EXERCISE DESCRIPTION:
When you retype the records that follow, keep each word as it is and drop any pictures.
SUPPLIED RECORDS START
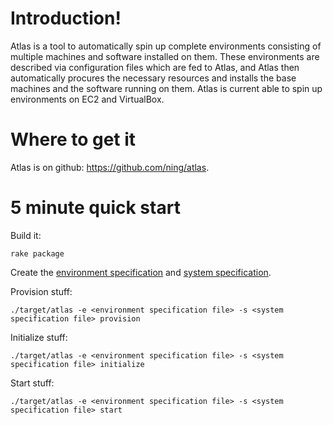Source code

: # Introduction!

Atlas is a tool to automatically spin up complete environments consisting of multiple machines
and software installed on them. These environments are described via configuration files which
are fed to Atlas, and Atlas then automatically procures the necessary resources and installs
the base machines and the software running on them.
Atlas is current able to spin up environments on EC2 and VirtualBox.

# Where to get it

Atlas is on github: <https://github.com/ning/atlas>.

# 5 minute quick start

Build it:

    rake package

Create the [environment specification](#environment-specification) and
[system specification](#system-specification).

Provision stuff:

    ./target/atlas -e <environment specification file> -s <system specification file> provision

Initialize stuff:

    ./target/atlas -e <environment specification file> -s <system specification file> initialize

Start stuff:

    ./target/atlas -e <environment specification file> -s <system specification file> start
SUPPLIED RECORDS END
EXERCISE OUTPUT:
Source code

: # Introduction!

Atlas is a tool to automatically spin up complete environments consisting of multiple machines
and software installed on them. These environments are described via configuration files which
are fed to Atlas, and Atlas then automatically procures the necessary resources and installs
the base machines and the software running on them.
Atlas is current able to spin up environments on EC2 and VirtualBox.

# Where to get it

Atlas is on github: <https://github.com/ning/atlas>.

# 5 minute quick start

Build it:

    rake package

Create the [environment specification](#environment-specification) and
[system specification](#system-specification).

Provision stuff:

    ./target/atlas -e <environment specification file> -s <system specification file> provision

Initialize stuff:

    ./target/atlas -e <environment specification file> -s <system specification file> initialize

Start stuff:

    ./target/atlas -e <environment specification file> -s <system specification file> start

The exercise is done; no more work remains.